* **Your task**:
Produce a verbatim transcription of the entries, with all pictures omitted.

* **Extracted entries**:
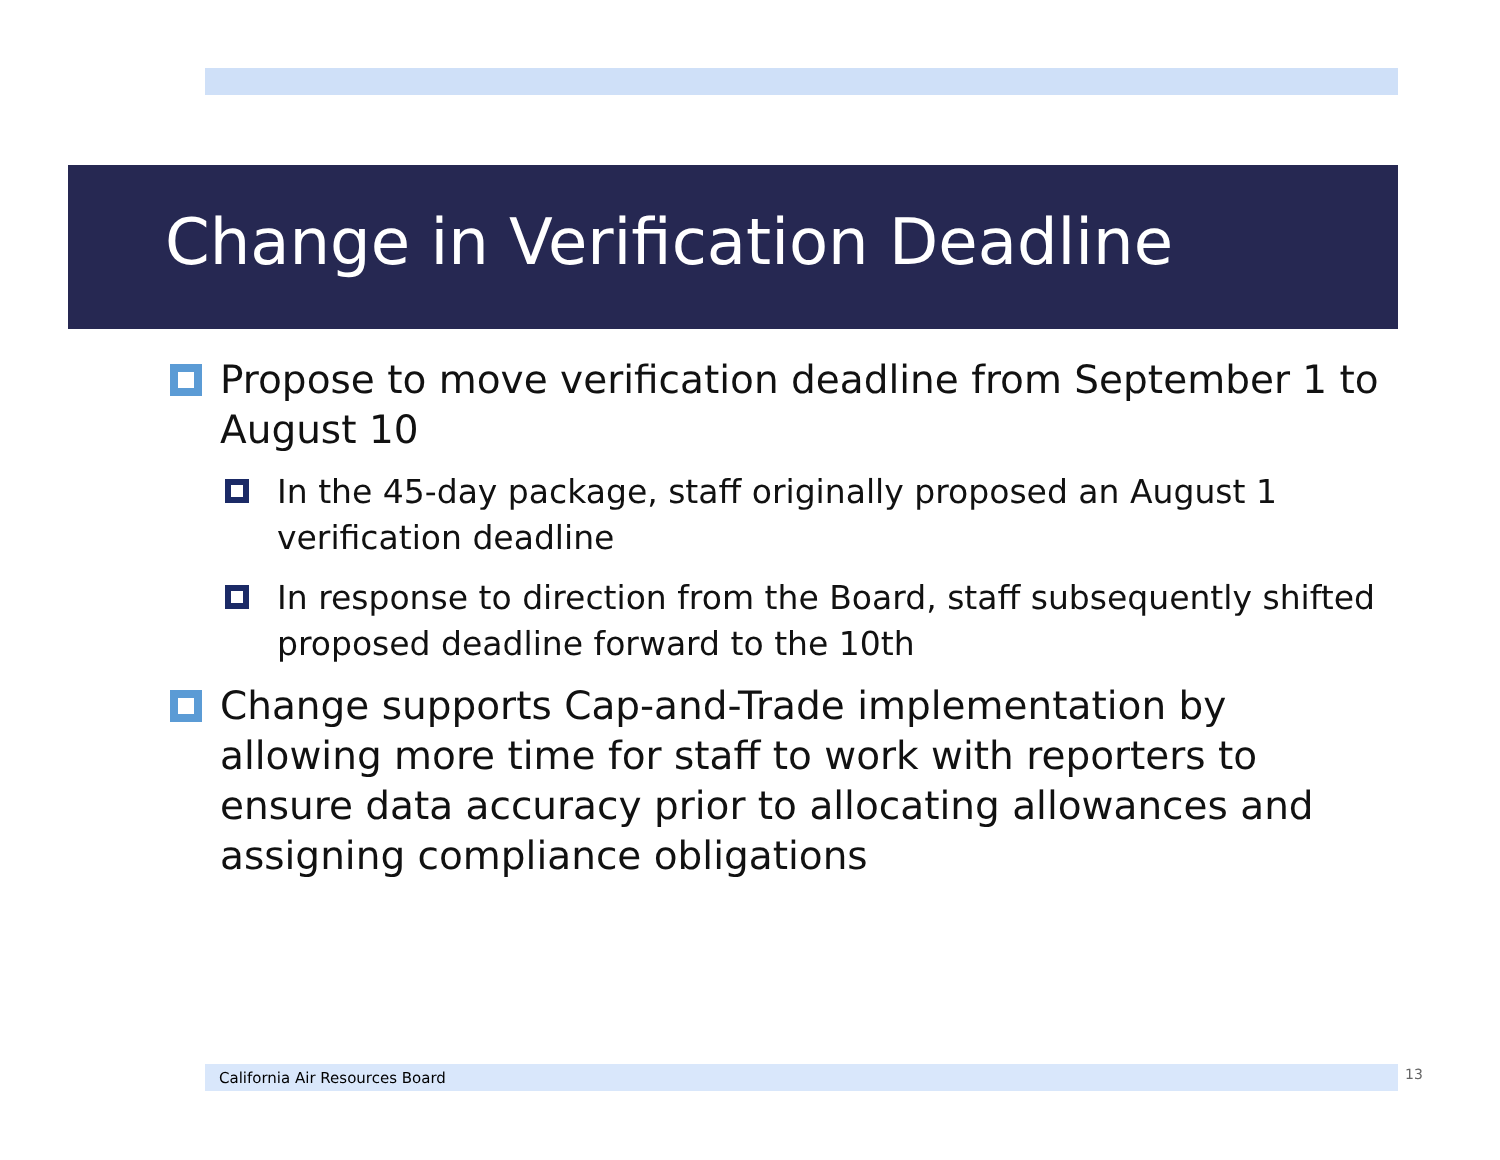Change in Verification Deadline
Propose to move verification deadline from September 1 to August 10
In the 45-day package, staff originally proposed an August 1 verification deadline
In response to direction from the Board, staff subsequently shifted proposed deadline forward to the 10th
Change supports Cap-and-Trade implementation by allowing more time for staff to work with reporters to ensure data accuracy prior to allocating allowances and assigning compliance obligations
California Air Resources Board 13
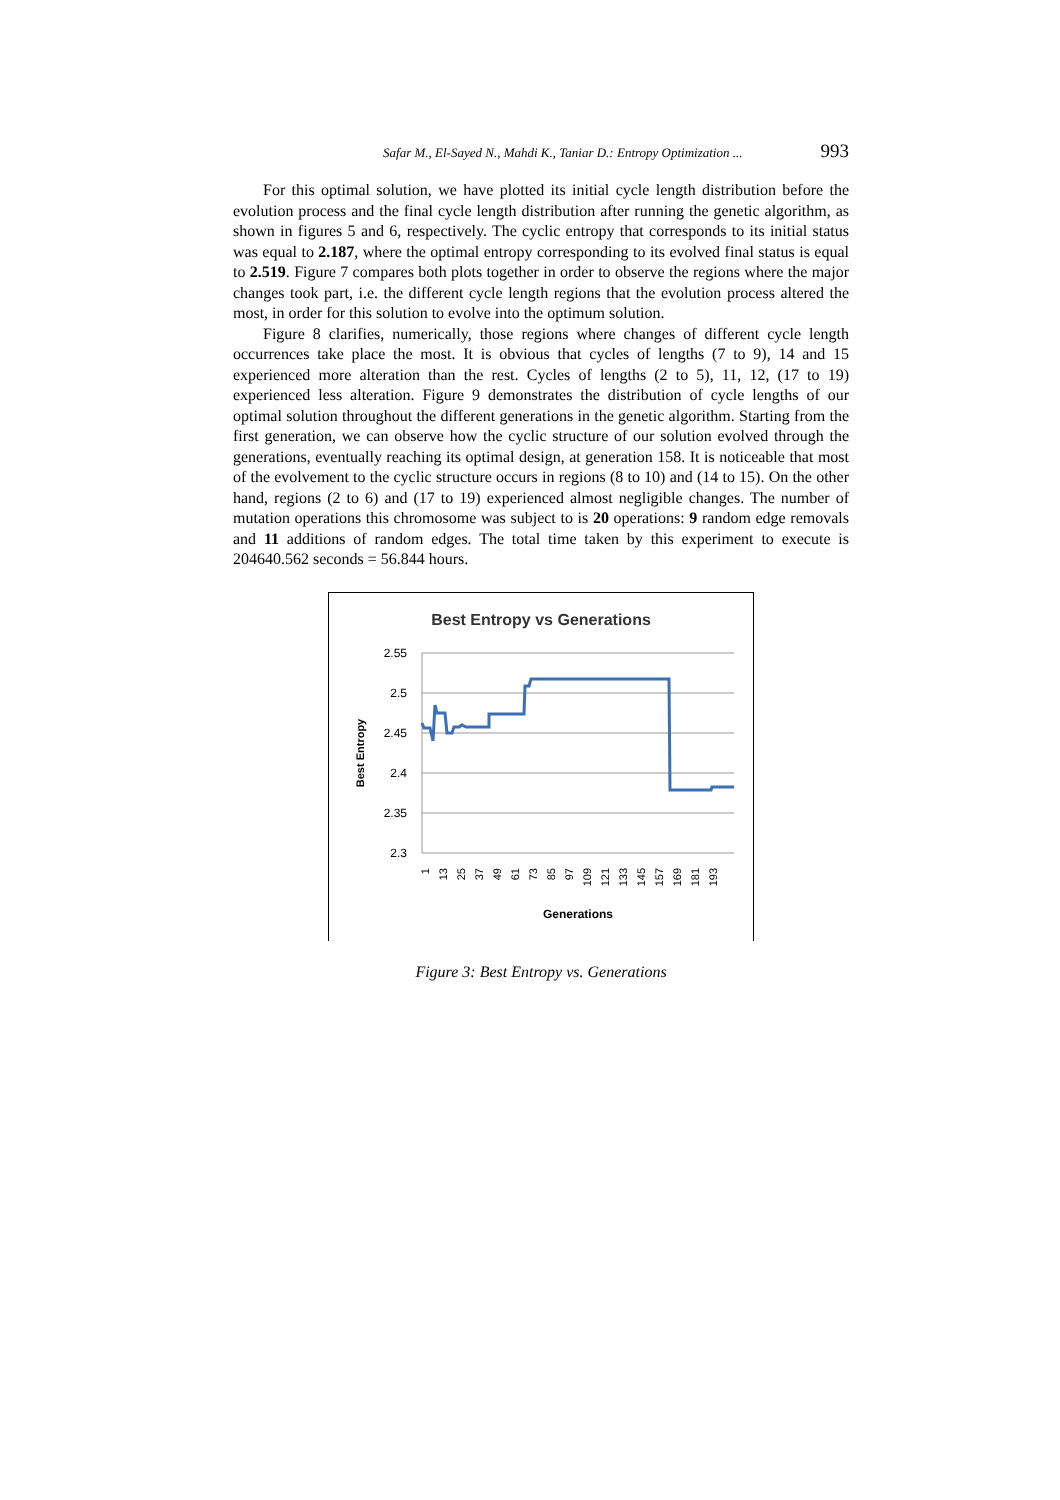Safar M., El-Sayed N., Mahdi K., Taniar D.: Entropy Optimization ... 993
For this optimal solution, we have plotted its initial cycle length distribution before the evolution process and the final cycle length distribution after running the genetic algorithm, as shown in figures 5 and 6, respectively. The cyclic entropy that corresponds to its initial status was equal to 2.187, where the optimal entropy corresponding to its evolved final status is equal to 2.519. Figure 7 compares both plots together in order to observe the regions where the major changes took part, i.e. the different cycle length regions that the evolution process altered the most, in order for this solution to evolve into the optimum solution.
Figure 8 clarifies, numerically, those regions where changes of different cycle length occurrences take place the most. It is obvious that cycles of lengths (7 to 9), 14 and 15 experienced more alteration than the rest. Cycles of lengths (2 to 5), 11, 12, (17 to 19) experienced less alteration. Figure 9 demonstrates the distribution of cycle lengths of our optimal solution throughout the different generations in the genetic algorithm. Starting from the first generation, we can observe how the cyclic structure of our solution evolved through the generations, eventually reaching its optimal design, at generation 158. It is noticeable that most of the evolvement to the cyclic structure occurs in regions (8 to 10) and (14 to 15). On the other hand, regions (2 to 6) and (17 to 19) experienced almost negligible changes. The number of mutation operations this chromosome was subject to is 20 operations: 9 random edge removals and 11 additions of random edges. The total time taken by this experiment to execute is 204640.562 seconds = 56.844 hours.
Best Entropy vs Generations
2.55
2.5
2.45
2.4
2.35
2.3
Best Entropy
1
13
25
37
49
61
73
85
97
109
121
133
145
157
169
181
193
Generations
Figure 3: Best Entropy vs. Generations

* **Completed task**:
Change in Verification Deadline
Propose to move verification deadline from September 1 to August 10
In the 45-day package, staff originally proposed an August 1 verification deadline
In response to direction from the Board, staff subsequently shifted proposed deadline forward to the 10th
Change supports Cap-and-Trade implementation by allowing more time for staff to work with reporters to ensure data accuracy prior to allocating allowances and assigning compliance obligations
California Air Resources Board 13
Safar M., El-Sayed N., Mahdi K., Taniar D.: Entropy Optimization ... 993
For this optimal solution, we have plotted its initial cycle length distribution before the evolution process and the final cycle length distribution after running the genetic algorithm, as shown in figures 5 and 6, respectively. The cyclic entropy that corresponds to its initial status was equal to 2.187, where the optimal entropy corresponding to its evolved final status is equal to 2.519. Figure 7 compares both plots together in order to observe the regions where the major changes took part, i.e. the different cycle length regions that the evolution process altered the most, in order for this solution to evolve into the optimum solution.
Figure 8 clarifies, numerically, those regions where changes of different cycle length occurrences take place the most. It is obvious that cycles of lengths (7 to 9), 14 and 15 experienced more alteration than the rest. Cycles of lengths (2 to 5), 11, 12, (17 to 19) experienced less alteration. Figure 9 demonstrates the distribution of cycle lengths of our optimal solution throughout the different generations in the genetic algorithm. Starting from the first generation, we can observe how the cyclic structure of our solution evolved through the generations, eventually reaching its optimal design, at generation 158. It is noticeable that most of the evolvement to the cyclic structure occurs in regions (8 to 10) and (14 to 15). On the other hand, regions (2 to 6) and (17 to 19) experienced almost negligible changes. The number of mutation operations this chromosome was subject to is 20 operations: 9 random edge removals and 11 additions of random edges. The total time taken by this experiment to execute is 204640.562 seconds = 56.844 hours.
Best Entropy vs Generations
2.55
2.5
2.45
2.4
2.35
2.3
Best Entropy
1
13
25
37
49
61
73
85
97
109
121
133
145
157
169
181
193
Generations
Figure 3: Best Entropy vs. Generations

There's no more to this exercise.